On the first of October, Shell Wheeler of Hennepin County got a text on his cellphone.
“Pres. Trump here,” it read. “I want to see YOU Thursday, Oct. 10th at 7PM CDT at a HISTORIC rally in Minneapolis, MN.” It sent him a link to claim some “free” tickets and RSVP, which led him straight to Trump’s campaign page.
Connor Olson got the same message two days later. And a few weeks after that, Dan Pederson got a massage that read, “Enough hearings. Enough Investigations. Let Rep. [Angie] Craig know you stand with President Trump right now.” Both of them live in Ramsey County.
None of the recipients remember signing up for these texts. They’re all Democrats who have never donated to Trump or attended any of his previous events. That’s why they filed a class action lawsuit.
They’re accusing the campaign of spamming their phones in violation of the Telephone Consumer Protection Act of 1991. They’re seeking up to $1,500 in damages for each text message, which the complaint says were “distracting and aggravating” as well as a quantifiable “waste” of time, data, and battery life.
That’s chump change to Trump, but the complaint is hoping for a class number “in the tens of thousands,” which could ramp those damages up to millions.
We wouldn’t blame you for getting a touch of déjà vu.
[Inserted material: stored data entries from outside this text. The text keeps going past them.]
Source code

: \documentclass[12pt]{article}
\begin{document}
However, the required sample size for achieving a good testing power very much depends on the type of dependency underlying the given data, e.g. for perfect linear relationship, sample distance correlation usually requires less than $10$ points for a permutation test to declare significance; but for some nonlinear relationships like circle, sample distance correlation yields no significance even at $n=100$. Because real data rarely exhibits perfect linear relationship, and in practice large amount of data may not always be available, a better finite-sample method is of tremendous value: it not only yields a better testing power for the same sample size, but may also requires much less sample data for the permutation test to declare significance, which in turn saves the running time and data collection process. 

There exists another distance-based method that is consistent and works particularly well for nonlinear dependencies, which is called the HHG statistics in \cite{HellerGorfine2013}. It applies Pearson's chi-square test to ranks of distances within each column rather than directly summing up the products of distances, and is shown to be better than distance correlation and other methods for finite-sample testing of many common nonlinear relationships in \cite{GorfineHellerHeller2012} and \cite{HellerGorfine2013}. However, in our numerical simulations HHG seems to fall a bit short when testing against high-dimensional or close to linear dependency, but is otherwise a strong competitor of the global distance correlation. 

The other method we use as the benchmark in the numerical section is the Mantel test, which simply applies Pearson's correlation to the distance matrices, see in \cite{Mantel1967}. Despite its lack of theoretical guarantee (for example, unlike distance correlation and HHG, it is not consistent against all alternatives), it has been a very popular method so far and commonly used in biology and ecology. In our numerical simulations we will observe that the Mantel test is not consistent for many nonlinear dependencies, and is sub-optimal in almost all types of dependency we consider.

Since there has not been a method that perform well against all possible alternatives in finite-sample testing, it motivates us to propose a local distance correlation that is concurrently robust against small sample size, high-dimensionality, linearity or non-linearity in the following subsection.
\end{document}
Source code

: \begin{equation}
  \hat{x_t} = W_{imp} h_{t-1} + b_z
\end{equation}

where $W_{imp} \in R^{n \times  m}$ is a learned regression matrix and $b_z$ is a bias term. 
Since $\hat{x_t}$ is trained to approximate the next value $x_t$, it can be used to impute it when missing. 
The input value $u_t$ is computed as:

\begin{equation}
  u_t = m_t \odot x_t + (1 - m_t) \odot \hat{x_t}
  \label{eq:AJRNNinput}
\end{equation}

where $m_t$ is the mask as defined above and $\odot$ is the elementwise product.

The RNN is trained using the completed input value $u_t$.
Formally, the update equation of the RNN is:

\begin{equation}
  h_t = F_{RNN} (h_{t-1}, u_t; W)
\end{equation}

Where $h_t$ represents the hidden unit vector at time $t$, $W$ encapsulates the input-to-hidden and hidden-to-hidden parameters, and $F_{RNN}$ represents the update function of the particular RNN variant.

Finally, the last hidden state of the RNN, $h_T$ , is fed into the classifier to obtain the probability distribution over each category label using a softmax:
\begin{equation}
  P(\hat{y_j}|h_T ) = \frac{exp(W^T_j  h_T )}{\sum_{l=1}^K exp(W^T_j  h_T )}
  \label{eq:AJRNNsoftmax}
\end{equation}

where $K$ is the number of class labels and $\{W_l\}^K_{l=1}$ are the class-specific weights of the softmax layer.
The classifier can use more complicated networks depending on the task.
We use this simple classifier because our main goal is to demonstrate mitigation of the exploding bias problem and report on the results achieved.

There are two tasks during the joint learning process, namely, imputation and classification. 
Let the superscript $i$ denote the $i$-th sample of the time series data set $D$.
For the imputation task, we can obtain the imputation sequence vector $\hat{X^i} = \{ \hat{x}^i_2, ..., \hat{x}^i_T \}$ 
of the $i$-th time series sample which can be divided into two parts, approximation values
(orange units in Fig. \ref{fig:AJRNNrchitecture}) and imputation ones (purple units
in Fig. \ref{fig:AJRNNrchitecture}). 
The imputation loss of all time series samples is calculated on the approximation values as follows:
This has happened before. Back in 2016, the Trump campaign got slapped by a class-action suit filed from Joshua Thorne of Illinois, claiming “thousands of wireless telephone numbers” had been getting unsolicited texts inviting them to “Make America Great Again.”
“It was a mass, unsolicited communication of promotional messages that the plaintiffs didn’t consent to receive,” lawyer Joseph Siprut told USA Today. “How the Trump campaign went about getting their list of numbers we don’t know yet, but they don’t appear to have done it correctly and legally.”
That case ended with a whimper rather than a bang. The plaintiffs filed for voluntary dismissal in January of 2017. A Politico report surmised Trump’s campaign had quietly settled with two Chicago-area plaintiffs, pointing to $200,000 in campaign money being paid to the Locke Lord law firm shortly before the case was dropped.
At the time, legal experts agreed it was at least worth a try. Todd Henderson, a law professor at the University of Chicago Law School, told USA Today class action lawsuits under the 1991 law are successful roughly 60 percent of the time.
Unless you signed up for it, almost any robocall or text you get from a business or a campaign is illegal. Big names like the Trump campaign make interesting case studies, but the reality is we are constantly inundated by messages like these—which federal and state regulators have been trying and failing to stop. In 2018, Minnesotans got pegged with 45 million of them—double the number from the previous year.